Why Presubmission is Important

Optimizing Regulatory Strategy through Collaboration with Regulatory Authorities

Have you heard the term “presubmission”? This concept plays an extremely important role in the regulatory approval process for medical devices and pharmaceuticals. To effectively utilize it in actual business operations, let us explain in concrete terms why presubmission is so important.

“Presubmission” refers primarily to pre-submission consultation with the U.S. Food and Drug Administration (FDA). It is a critical phase in which the applicant and the regulatory authority engage in mutual communication before the formal submission of an approval application. By obtaining guidance and feedback from the FDA prior to submitting formal application documentation, companies can facilitate the subsequent submission process, and optimize the time and costs required for approval. This is a strategic step toward regulatory success.

There are several significant advantages that make presubmission important. First, obtaining early feedback from regulatory authorities allows companies to validate the appropriateness of their development approach in advance. Second, it enables optimization of the submission strategy and data generation plans, particularly regarding the protocols for human factors validation testing and other validation studies. Third, by building mutual understanding of regulatory requirements, companies can reduce post-submission correspondence and achieve shorter approval timelines.

In FDA medical device review, the approval process tends to be very stringent and time-consuming because the agency must carefully verify the applicability of new products. However, by obtaining preliminary guidance and feedback from the FDA through presubmission, companies can increase the predictability of this process and shorten the time to approval.

Furthermore, the feedback obtained through pre-consultation dialogue with the FDA enables companies to optimize human factors validation testing and validation study protocols. Human factors refer to “human factors,” encompassing the safety, efficacy, and usability of medical devices from the perspective of their users (healthcare professionals and patients). By discussing these protocols with the FDA in advance and reflecting their guidance, companies can ensure efficient and reliable testing implementation, which directly contributes to improved product quality and enhanced user satisfaction.

FDA presubmissions come in multiple formats. For medical devices, typical examples include pre-IDE meetings (before Investigational Device Exemption applications), pre-submission meetings (before 510(k) applications), and meetings equivalent to pre-BLA consultations (before Premarket Approval applications). In each format, the applicant submits a set of questions, and the FDA provides written feedback that is then reflected in the company’s subsequent submission strategy. From 2023 through 2024, the FDA has been engaged in ongoing efforts to further enhance the transparency and efficiency of the presubmission process. This has enabled applicants to obtain clearer and more specific guidance in advance.

As a practical example, when a medical device company planning a 510(k) submission reaches agreement with the FDA during presubmission on the criteria for establishing substantial equivalence and the necessary testing data, the subsequent review process tends to proceed more rapidly. Additionally, in product development involving complex design changes, phased consultations through presubmission greatly contribute to reducing development risk.

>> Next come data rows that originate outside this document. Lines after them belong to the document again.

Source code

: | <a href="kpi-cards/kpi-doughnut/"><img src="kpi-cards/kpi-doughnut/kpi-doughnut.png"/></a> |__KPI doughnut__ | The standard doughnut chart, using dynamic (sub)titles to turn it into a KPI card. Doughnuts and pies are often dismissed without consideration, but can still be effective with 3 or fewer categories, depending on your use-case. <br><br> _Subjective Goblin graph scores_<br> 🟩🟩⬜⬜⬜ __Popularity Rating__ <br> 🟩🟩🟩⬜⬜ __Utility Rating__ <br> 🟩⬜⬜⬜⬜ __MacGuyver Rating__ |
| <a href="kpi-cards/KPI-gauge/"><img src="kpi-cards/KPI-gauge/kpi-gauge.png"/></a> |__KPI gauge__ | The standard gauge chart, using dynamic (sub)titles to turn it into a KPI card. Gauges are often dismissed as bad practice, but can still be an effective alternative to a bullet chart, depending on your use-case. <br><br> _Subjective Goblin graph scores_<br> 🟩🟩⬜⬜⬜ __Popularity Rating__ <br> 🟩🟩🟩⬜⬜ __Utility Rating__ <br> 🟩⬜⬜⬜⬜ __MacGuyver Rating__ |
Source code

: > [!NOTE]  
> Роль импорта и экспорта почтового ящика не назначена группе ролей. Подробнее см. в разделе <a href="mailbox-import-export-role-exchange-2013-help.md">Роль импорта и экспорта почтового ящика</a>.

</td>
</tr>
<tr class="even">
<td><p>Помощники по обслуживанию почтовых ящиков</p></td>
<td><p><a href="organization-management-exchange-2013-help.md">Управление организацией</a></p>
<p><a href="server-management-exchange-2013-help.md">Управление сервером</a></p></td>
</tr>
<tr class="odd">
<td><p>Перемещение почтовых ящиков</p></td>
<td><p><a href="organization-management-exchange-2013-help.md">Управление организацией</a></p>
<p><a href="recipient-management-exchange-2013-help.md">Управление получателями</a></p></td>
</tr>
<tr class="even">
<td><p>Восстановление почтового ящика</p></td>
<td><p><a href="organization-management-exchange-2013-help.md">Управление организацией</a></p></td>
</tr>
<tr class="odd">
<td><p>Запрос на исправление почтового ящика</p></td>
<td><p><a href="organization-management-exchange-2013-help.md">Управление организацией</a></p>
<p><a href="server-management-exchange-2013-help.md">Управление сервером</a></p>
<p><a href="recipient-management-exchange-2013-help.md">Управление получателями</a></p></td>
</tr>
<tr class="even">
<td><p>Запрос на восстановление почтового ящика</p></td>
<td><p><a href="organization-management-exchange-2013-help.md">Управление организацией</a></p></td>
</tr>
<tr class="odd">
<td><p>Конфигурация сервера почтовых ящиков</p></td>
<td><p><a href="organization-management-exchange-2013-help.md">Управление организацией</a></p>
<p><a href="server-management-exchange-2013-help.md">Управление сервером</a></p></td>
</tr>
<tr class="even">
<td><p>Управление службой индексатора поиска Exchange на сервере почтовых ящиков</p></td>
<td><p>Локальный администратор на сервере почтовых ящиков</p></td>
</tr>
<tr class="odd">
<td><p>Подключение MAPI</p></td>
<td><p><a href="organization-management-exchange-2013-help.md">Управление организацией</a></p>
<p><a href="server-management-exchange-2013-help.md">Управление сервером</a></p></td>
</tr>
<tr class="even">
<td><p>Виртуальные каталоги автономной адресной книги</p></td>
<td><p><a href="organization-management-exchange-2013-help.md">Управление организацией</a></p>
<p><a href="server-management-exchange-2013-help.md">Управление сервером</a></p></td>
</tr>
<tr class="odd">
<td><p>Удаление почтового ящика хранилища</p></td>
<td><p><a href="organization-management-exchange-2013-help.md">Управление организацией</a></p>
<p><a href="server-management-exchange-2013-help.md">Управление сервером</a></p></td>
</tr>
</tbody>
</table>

Presubmission dialogue also influences companies’ strategic decisions. For instance, if a highly novel medical device is judged unlikely to obtain approval through the 510(k) pathway during presubmission, the company can make an early strategic shift toward a PMA submission, avoiding unnecessary extension of development timelines. In this way, presubmission is not merely a formal procedural step but rather represents the foundation of regulatory strategy itself.

Furthermore, from the perspective of international harmonization, the importance of presubmission continues to grow. Regulatory authorities such as the FDA, EMA (European Medicines Agency), and PMDA (Pharmaceuticals and Medical Devices Agency of Japan) are advancing mutual harmonization of regulatory requirements and scientific evaluation standards. The guidance obtained from the FDA during presubmission provides useful information for subsequent EU MDR submissions and PMDA applications.

In essence, presubmission is an indispensable step for facilitating the approval process of new products and achieving improved product quality and development efficiency. By strategically leveraging presubmission feedback to construct optimal validation study protocols and clinical trial plans, companies can achieve product development that is safer, more user-friendly, and brought to market more efficiently. Particularly for medical devices of high complexity or those incorporating innovative technologies, effective utilization of the presubmission process can become a critical factor determining regulatory approval success.